Pitfall: People often adjust claim amounts to make them fit thresholds. Even if DocketMath shows a range-based flag, procedural rules and how damages are pleaded can still matter—use the tool for measurement, not strategy.

3) Leaving fee options mismatched to your actual filing plan

If the calculator asks about filing approach (online vs. counter) or add-on services, selecting the wrong option can shift the estimated fee total.

Use the checklist:

4) Assuming the 5-year SOL applies to every situation

DocketMath’s New York setup for SOL uses the general/default 5-year period based on N.Y. Crim. Proc. Law § 30.10(2)(c), with no claim-type-specific sub-rule discovered in the configuration.

  • For some matters, that may be consistent
  • For others, it may not be

Note: In this calculator context, the SOL is shown as a general/default figure. It’s not automatically tailored to each potential claim type.

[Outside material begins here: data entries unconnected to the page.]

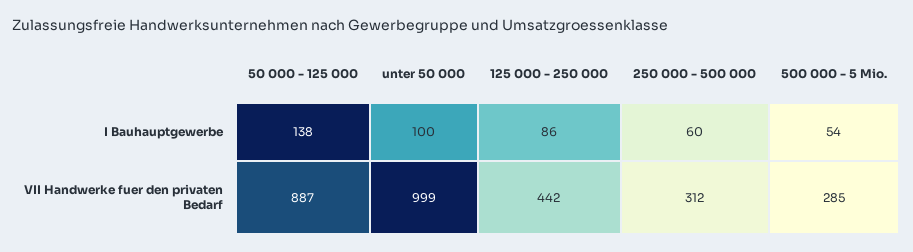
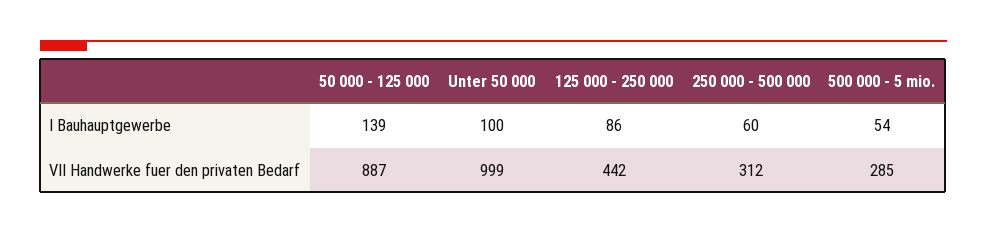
50 000 - 125 000, I Bauhauptgewerbe: 138 -> 139

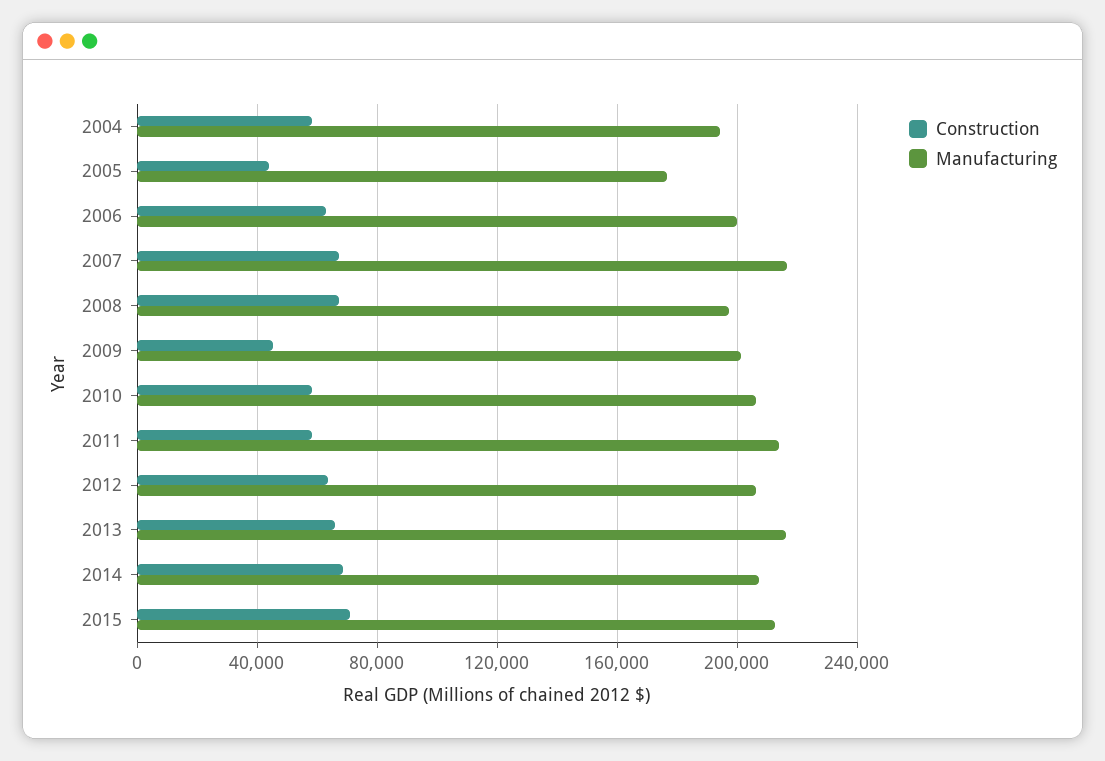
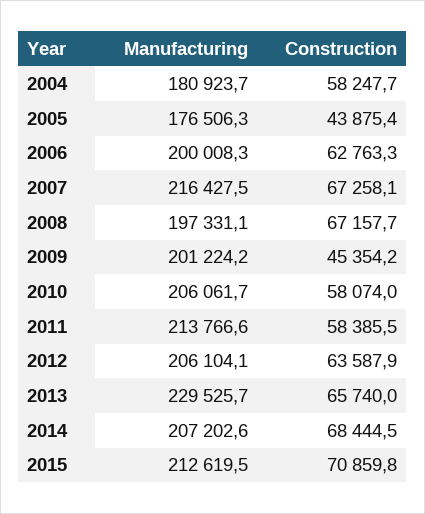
Manufacturing, 2004: 195000 -> 180923.7
Manufacturing, 2013: 215000 -> 229525.7

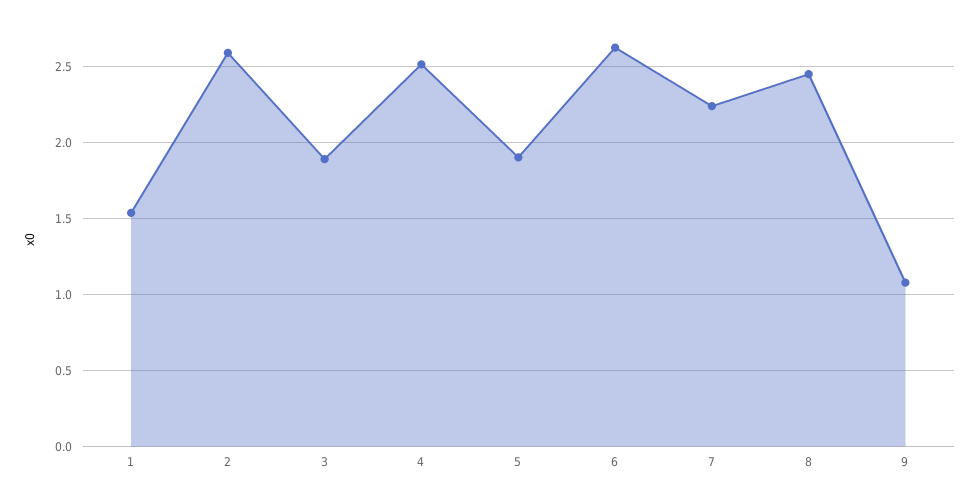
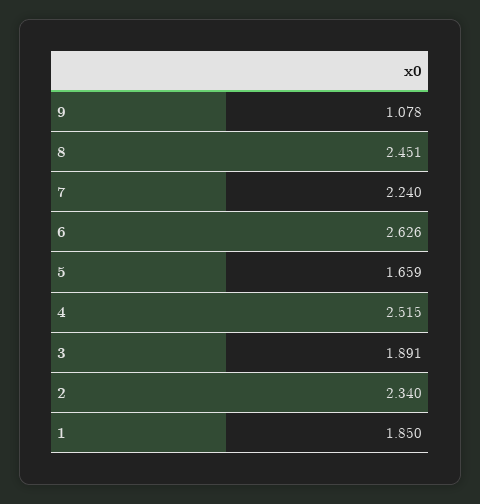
1: 1.55 -> 1.85
2: 2.6 -> 2.34
5: 1.9 -> 1.659

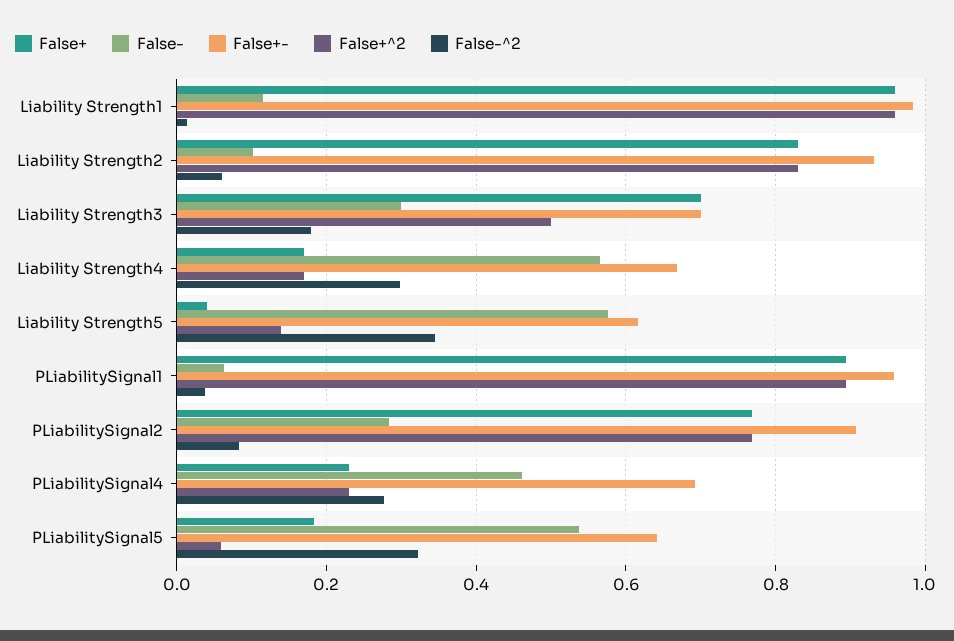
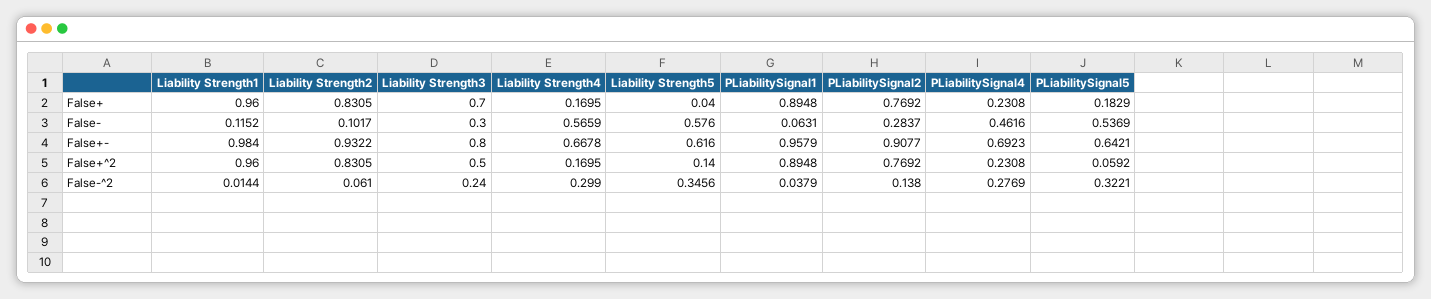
False+-, Liability Strength3: 0.7 -> 0.8
False-^2, Liability Strength3: 0.18 -> 0.24
False-^2, PLiabilitySignal2: 0.08 -> 0.138

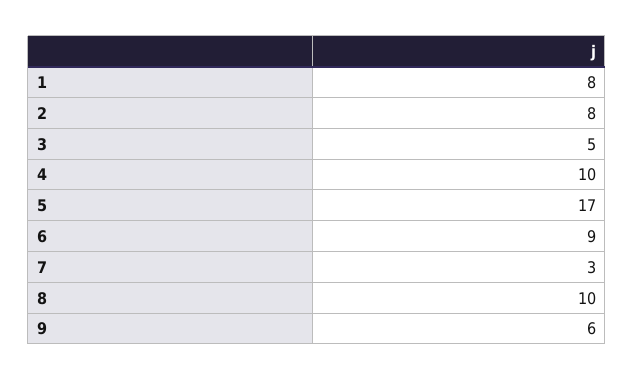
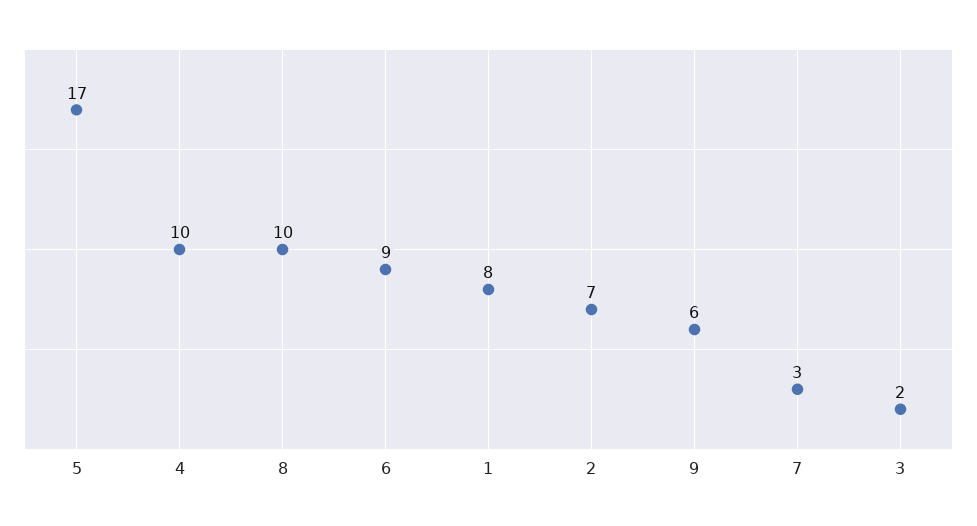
2: 8 -> 7
3: 5 -> 2

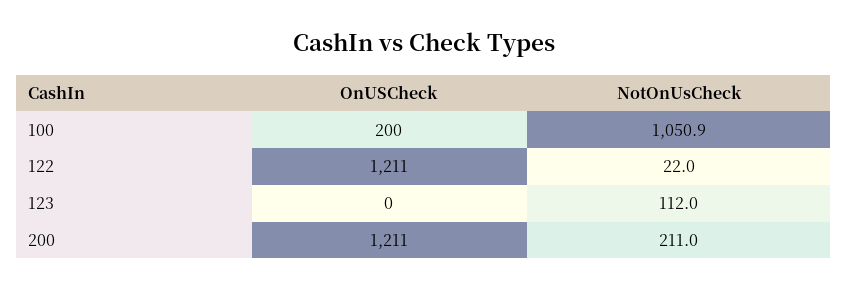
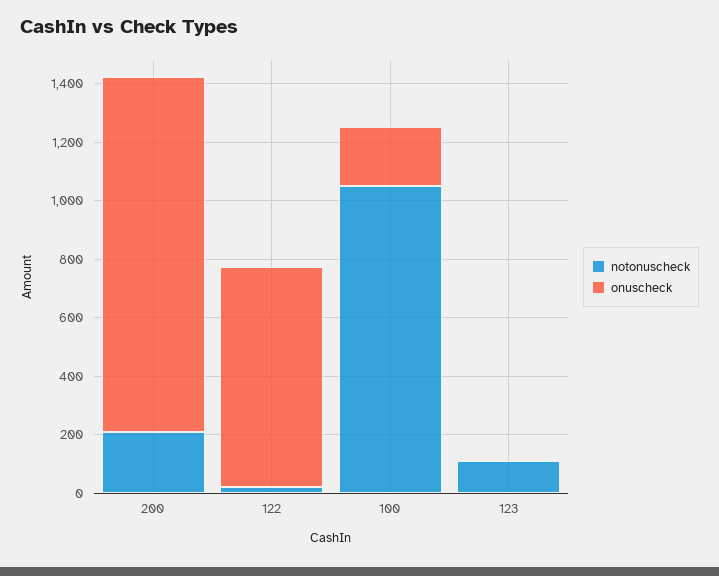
OnUSCheck, 122: 1211 -> 750

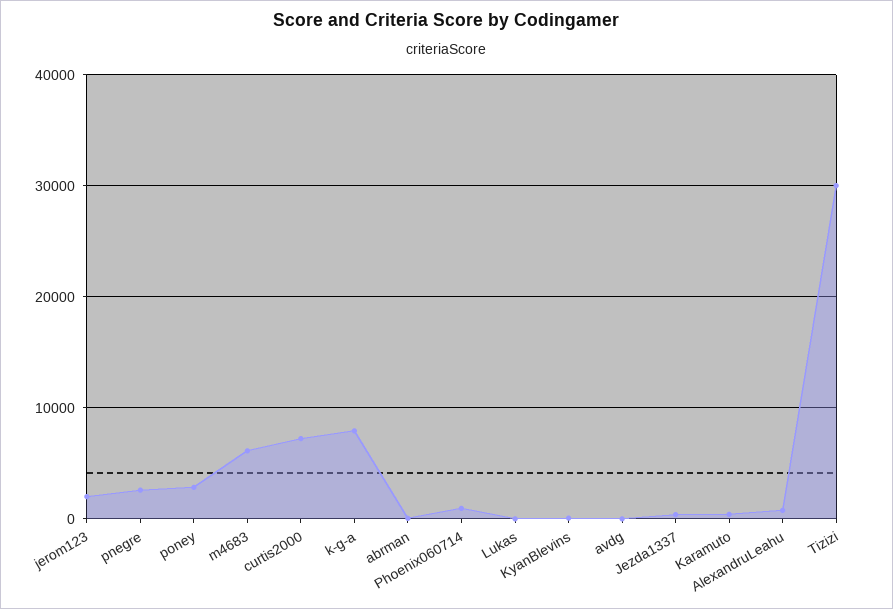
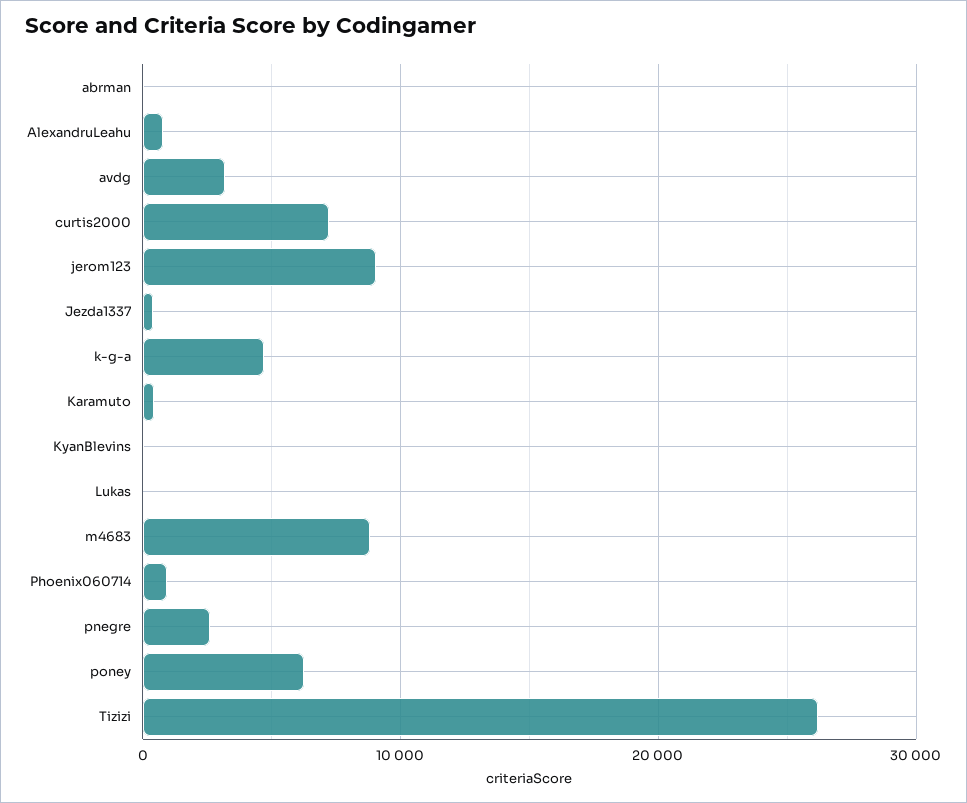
jerom123: 2000 -> 9000
poney: 3000 -> 6000
m4683: 6000 -> 9000
k-g-a: 8000 -> 5000
avdg: 0 -> 3000
Tizizi: 30000 -> 26000

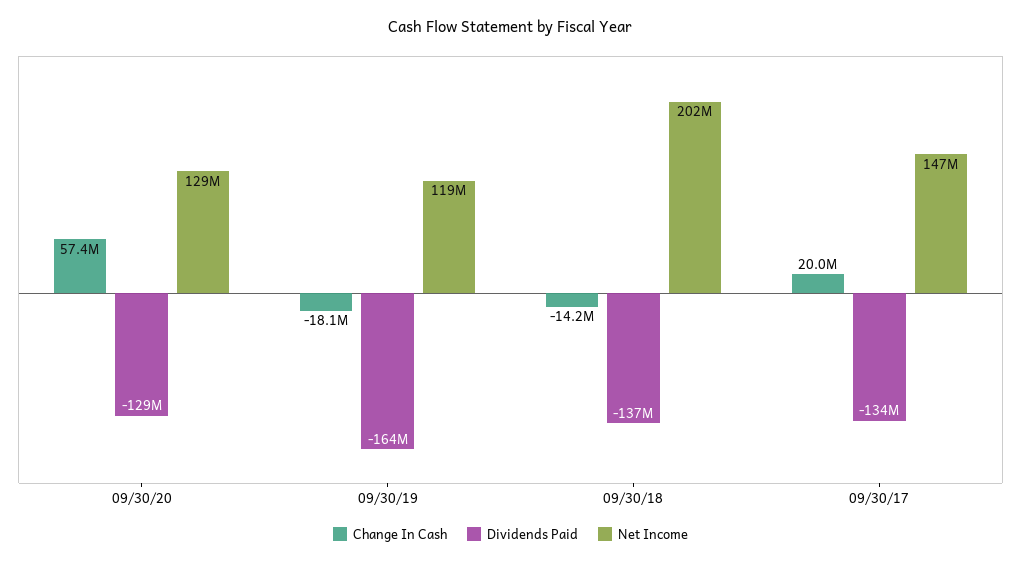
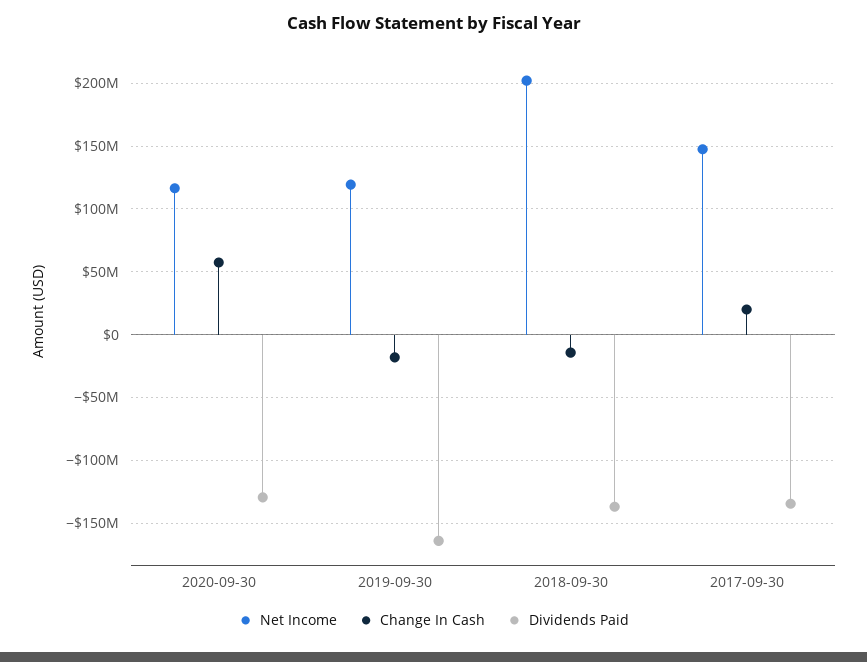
Net Income, 09/30/20: 129000000 -> 115000000

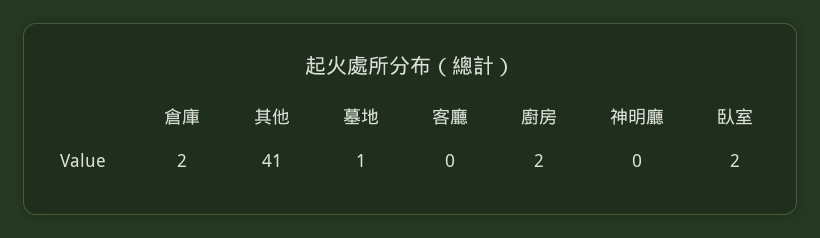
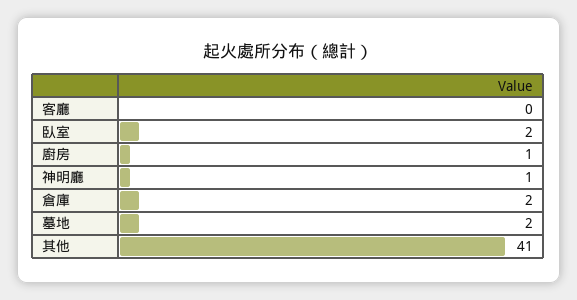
墓地: 1 -> 2
廚房: 2 -> 1
神明廳: 0 -> 1

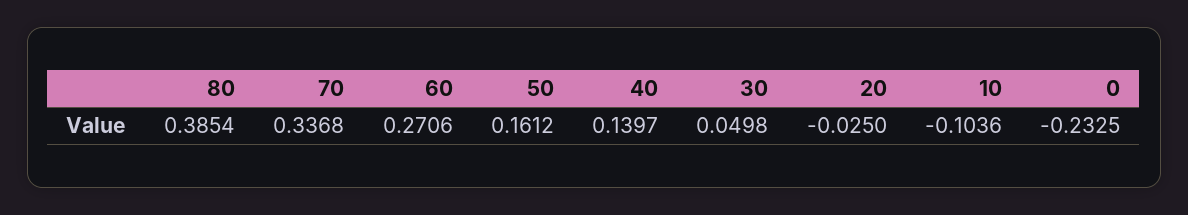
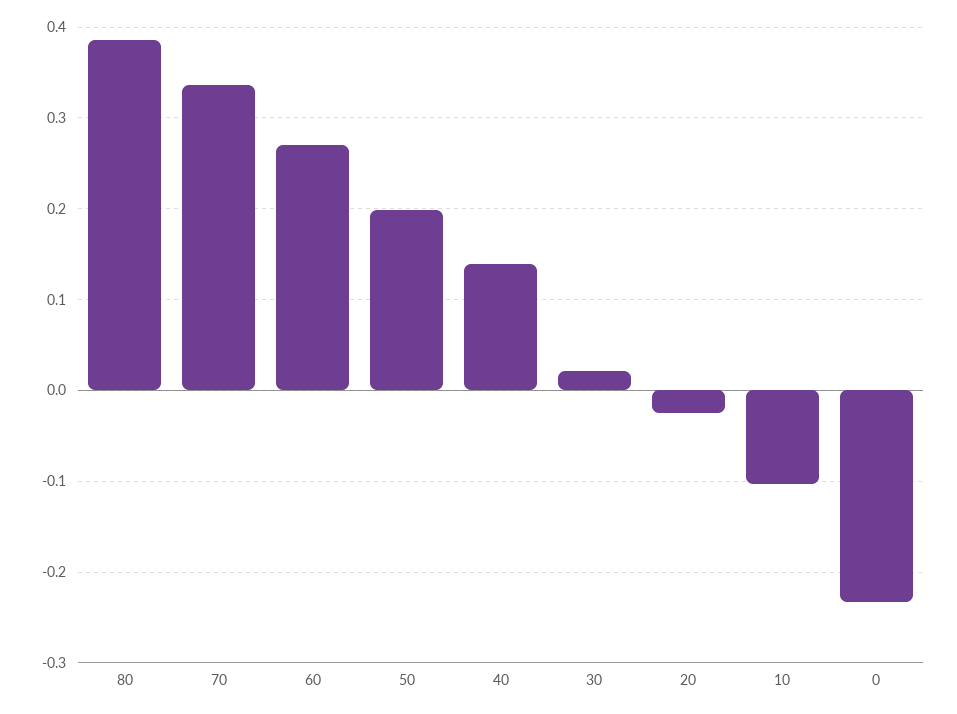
50: 0.1612 -> 0.2
30: 0.0498 -> 0.02

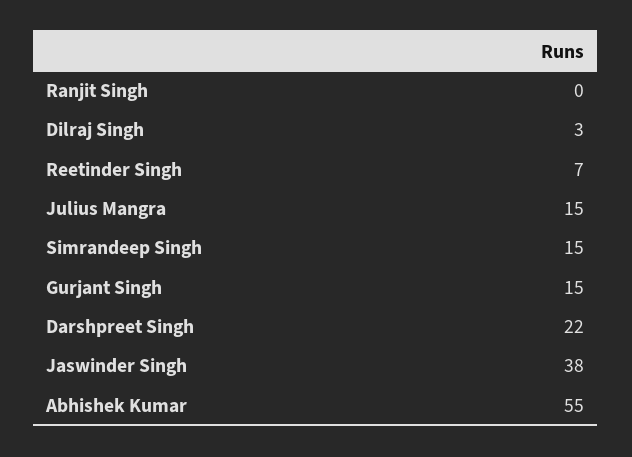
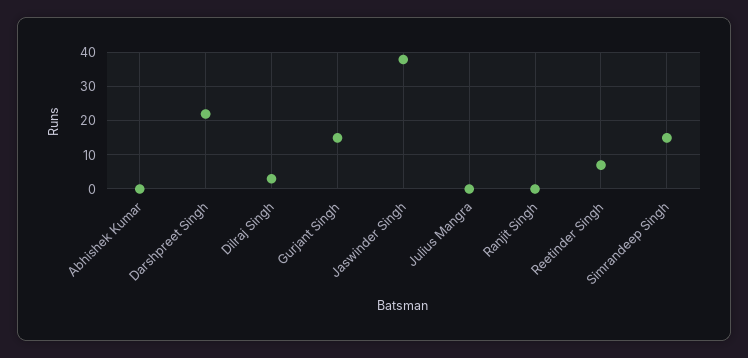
Julius Mangra: 15 -> 0
Abhishek Kumar: 55 -> 0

5) Not documenting your inputs

Two runs with different assumptions can look similar if you don’t save or record inputs.

Make it a habit:

  • Save the calculation output
  • Keep a short note of claim amount and any selected options

Try it

Use the calculator like a scenario planner. Here’s a practical way to stress-test your inputs in DocketMath:

Open the Small Claims Fee Limit calculator and follow the steps above: Run the calculator.

Capture the source for each input so another team member can verify the same result quickly.

Scenario A: Same claim amount, different options

  1. Keep jurisdiction = US-NY
  2. Enter a single claim amount (e.g., your best estimate)
  3. Toggle any options that affect fees (if present)
  4. Compare totals

What you’re checking: whether fee components change based on filing method or add-ons.

Scenario B: Two nearby claim amounts to see limit behavior

  1. Enter Claim Amount #1 (your current estimate)
  2. Run
  3. Enter Claim Amount #2 (a nearby alternative)
  4. Run again

What you’re checking: whether a small-claims limit boundary changes the result.

Scenario C: Sanity-check the SOL display

If DocketMath shows SOL information, verify it states:

  • 5 years
  • Based on **N.Y. Crim. Proc. Law § 30.10(2)(c)
  • And that it is treated as the general/default period

Then decide whether you need claim-specific rules elsewhere.

Warning: If the SOL information appears in the output, treat it as a starting point for measurement—not final determination for a specific claim type.